Shannon, however, really took the cake, wearing horn-rimmed glasses and scrubs, with a deliberate emphasis on being nerdy and professional, yet sexy and kinky, too. She looked like the sort of doctor or nurse that if you weren’t the patient you’d want to take off her scrubs and slam her sweet slit from behind until she screamed for mercy. There wasn’t even any makeup on that I could see, but she still managed to look as delicious as one could get.

“You know, Shannon, you’re just so damn sweet that you’re the perfect sister-wife for us! Master, can Shannon be our wife? Yours and mine? You know ... a three-way marriage, of course. I’m all for sharing, anyway, and you deserve to have at least two wives, if not more,” Sally pleaded with me, as did Shannon ... they looked truly adorable right then.

“Hell, yeah! Now, it won’t have any legal effect, yet, mind you. Not until Georgia legalizes plural marriage, at least, and I don’t see that happening anytime soon. Then again, I wasn’t expecting to see same sex marriage happen in my lifetime, either, and I was wrong about that, wasn’t I? We can have a ceremony, though, a threefold one, and I can still get legally wed to Sally, but unless I want to directly challenge ... oh, wait, now there’s an idea.

“Carver, what do you think of this ... if we were to file suit in Federal court for the right to legally marry more than one spouse. If you don’t mind the attention, that is. Talk about a high-profile case, if you don’t mind venturing into Constitutional and civil liberties law. I want to be able to legally claim both Sally and Shannon as my brides and to let them claim each other as well.
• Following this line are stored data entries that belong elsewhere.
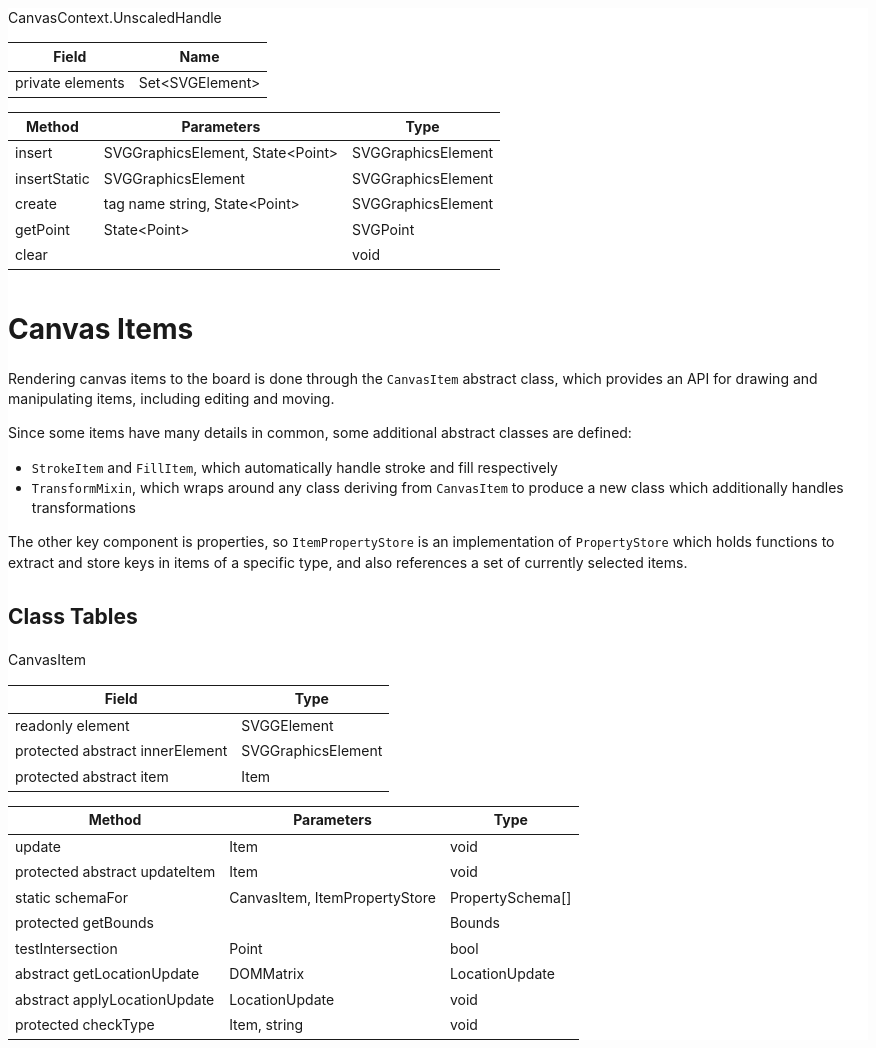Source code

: CanvasContext.UnscaledHandle

| Field | Name |
| ----- | ---- |
| private elements      | Set\<SVGElement>     |

| Method | Parameters | Type |
| ---- | ---- | ---- |
| insert | SVGGraphicsElement, State\<Point> | SVGGraphicsElement |
| insertStatic | SVGGraphicsElement | SVGGraphicsElement |
| create | tag name string, State\<Point> | SVGGraphicsElement |
| getPoint | State\<Point> | SVGPoint |
| clear |  | void |

# Canvas Items
Rendering canvas items to the board is done through the `CanvasItem` abstract class, which provides an API for drawing and manipulating items, including editing and moving.

Since some items have many details in common, some additional abstract classes are defined:
- `StrokeItem` and `FillItem`, which automatically handle stroke and fill respectively
- `TransformMixin`, which wraps around any class deriving from `CanvasItem` to produce a new class which additionally handles transformations

The other key component is properties, so `ItemPropertyStore` is an implementation of `PropertyStore` which holds functions to extract and store keys in items of a specific type, and also references a set of currently selected items.

## Class Tables
CanvasItem

| Field | Type |
| ---- | ---- |
| readonly element | SVGGElement |
| protected abstract innerElement | SVGGraphicsElement |
| protected abstract item | Item |

| Method | Parameters | Type |
| ---- | ---- | ---- |
| update | Item | void |
| protected abstract updateItem | Item | void |
| static schemaFor | CanvasItem, ItemPropertyStore | PropertySchema\[] |
| protected getBounds |  | Bounds |
| testIntersection | Point | bool |
| abstract getLocationUpdate | DOMMatrix | LocationUpdate |
| abstract applyLocationUpdate | LocationUpdate | void |
| protected checkType | Item, string | void |
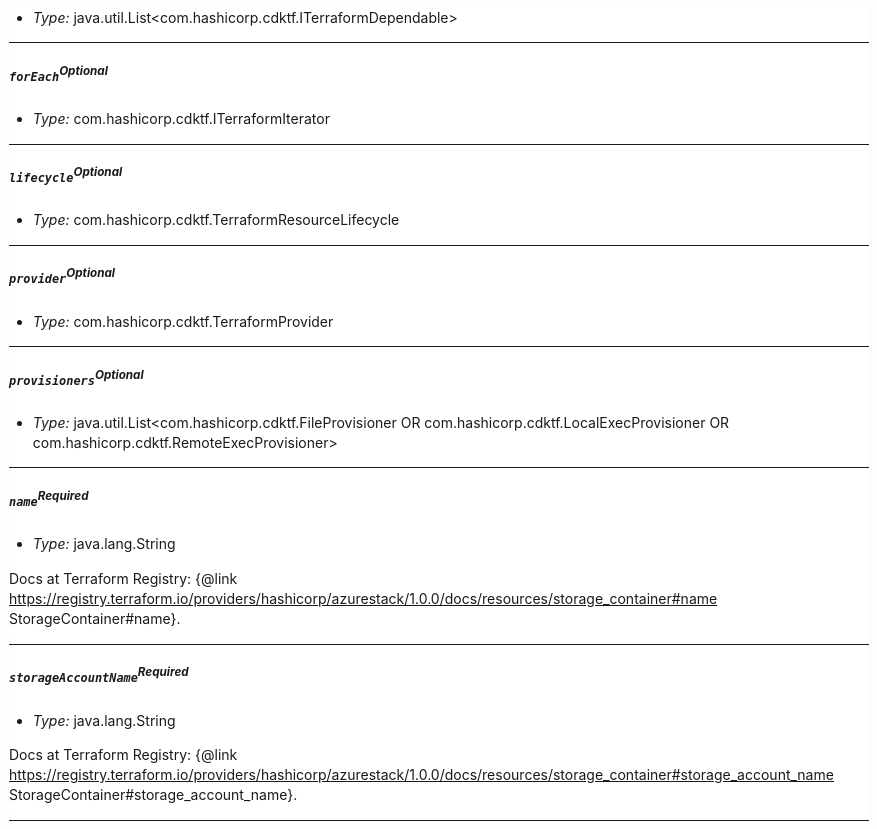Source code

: - *Type:* java.util.List<com.hashicorp.cdktf.ITerraformDependable>

---

##### `forEach`<sup>Optional</sup> <a name="forEach" id="@cdktf/provider-azurestack.storageContainer.StorageContainer.Initializer.parameter.forEach"></a>

- *Type:* com.hashicorp.cdktf.ITerraformIterator

---

##### `lifecycle`<sup>Optional</sup> <a name="lifecycle" id="@cdktf/provider-azurestack.storageContainer.StorageContainer.Initializer.parameter.lifecycle"></a>

- *Type:* com.hashicorp.cdktf.TerraformResourceLifecycle

---

##### `provider`<sup>Optional</sup> <a name="provider" id="@cdktf/provider-azurestack.storageContainer.StorageContainer.Initializer.parameter.provider"></a>

- *Type:* com.hashicorp.cdktf.TerraformProvider

---

##### `provisioners`<sup>Optional</sup> <a name="provisioners" id="@cdktf/provider-azurestack.storageContainer.StorageContainer.Initializer.parameter.provisioners"></a>

- *Type:* java.util.List<com.hashicorp.cdktf.FileProvisioner OR com.hashicorp.cdktf.LocalExecProvisioner OR com.hashicorp.cdktf.RemoteExecProvisioner>

---

##### `name`<sup>Required</sup> <a name="name" id="@cdktf/provider-azurestack.storageContainer.StorageContainer.Initializer.parameter.name"></a>

- *Type:* java.lang.String

Docs at Terraform Registry: {@link https://registry.terraform.io/providers/hashicorp/azurestack/1.0.0/docs/resources/storage_container#name StorageContainer#name}.

---

##### `storageAccountName`<sup>Required</sup> <a name="storageAccountName" id="@cdktf/provider-azurestack.storageContainer.StorageContainer.Initializer.parameter.storageAccountName"></a>

- *Type:* java.lang.String

Docs at Terraform Registry: {@link https://registry.terraform.io/providers/hashicorp/azurestack/1.0.0/docs/resources/storage_container#storage_account_name StorageContainer#storage_account_name}.

---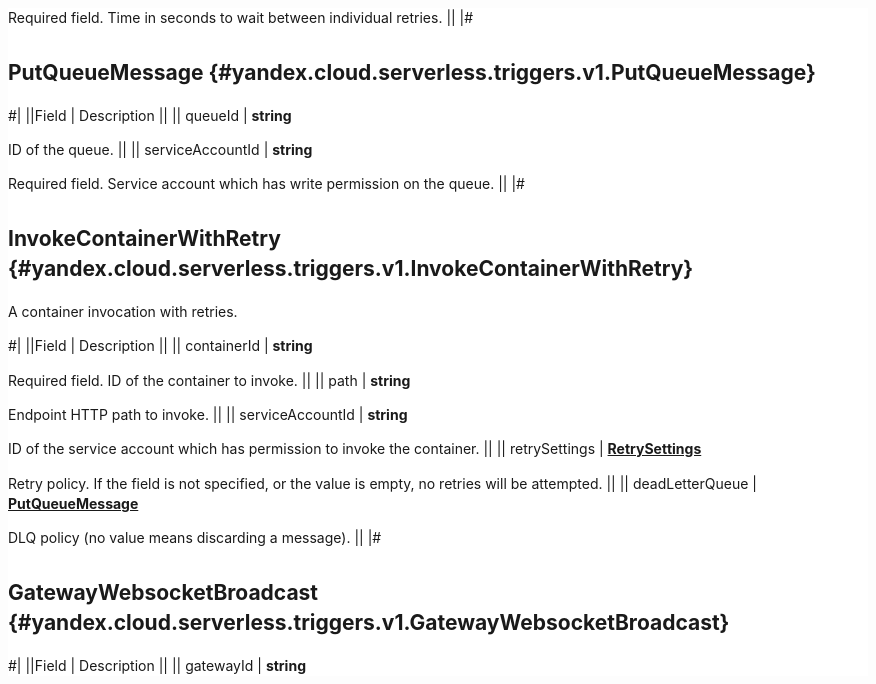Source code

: Required field. Time in seconds to wait between individual retries. ||
|#

## PutQueueMessage {#yandex.cloud.serverless.triggers.v1.PutQueueMessage}

#|
||Field | Description ||
|| queueId | **string**

ID of the queue. ||
|| serviceAccountId | **string**

Required field. Service account which has write permission on the queue. ||
|#

## InvokeContainerWithRetry {#yandex.cloud.serverless.triggers.v1.InvokeContainerWithRetry}

A container invocation with retries.

#|
||Field | Description ||
|| containerId | **string**

Required field. ID of the container to invoke. ||
|| path | **string**

Endpoint HTTP path to invoke. ||
|| serviceAccountId | **string**

ID of the service account which has permission to invoke the container. ||
|| retrySettings | **[RetrySettings](#yandex.cloud.serverless.triggers.v1.RetrySettings)**

Retry policy. If the field is not specified, or the value is empty, no retries will be attempted. ||
|| deadLetterQueue | **[PutQueueMessage](#yandex.cloud.serverless.triggers.v1.PutQueueMessage)**

DLQ policy (no value means discarding a message). ||
|#

## GatewayWebsocketBroadcast {#yandex.cloud.serverless.triggers.v1.GatewayWebsocketBroadcast}

#|
||Field | Description ||
|| gatewayId | **string**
“In the meantime, I can still wed Sally ... here’s the trick, in order to avoid actual prosecution, we file suit the moment that the clerk denies us marriage licenses for Shannon and me ... and Sally and Shannon. They’re going to, of course, if it’s plain that we intend to practice a three-way marriage,” I proposed.

“Well, I have an even better idea. Apply for licenses for the three of you before you get legally divorced from Ginger. Then you don’t have to wait and it will be abundantly clear that you’re deliberately creating a case ... plus, I don’t know if Ginger really wants a divorce. I mean, come on, let’s be honest. She could have gotten a divorce without you and not said another thing to you. She bothered to track your ass down, Sir! Think on that, George! The woman still loves you at least a little bit.

“I think that she and Leslie should try to get married, too ... just as you and Sally and Shannon do ... without first getting a divorce. Talk about testing the limits of the law! I’m game, though. I’m not the plaintiff here, after all, just legal counsel, and how do I put this ... this will get me more than a little fame!” Carver grinned, just as Joey/Joanna entered the room.

Joey/Joanna was dressed as a 1920s flapper, hair in a bob, long, sleek, black dress, cigarette and holder out, makeup just right. She was perfectly costumed for the role, false fingernails, her slender figure well-suited to her outfit and ensemble, down to the high heels. She was totally female right in that moment ... it was hard to describe, but it was obvious to me that Joey had a strong feminine side to him ... or her. Was that the only part of Joey, or was he ... or she completely female? Time to find out, I decided.

“So, tell me ... dressed as a lady, how much do you enjoy this? If you could, would you dress that way permanently?” I asked Joey/Joanna.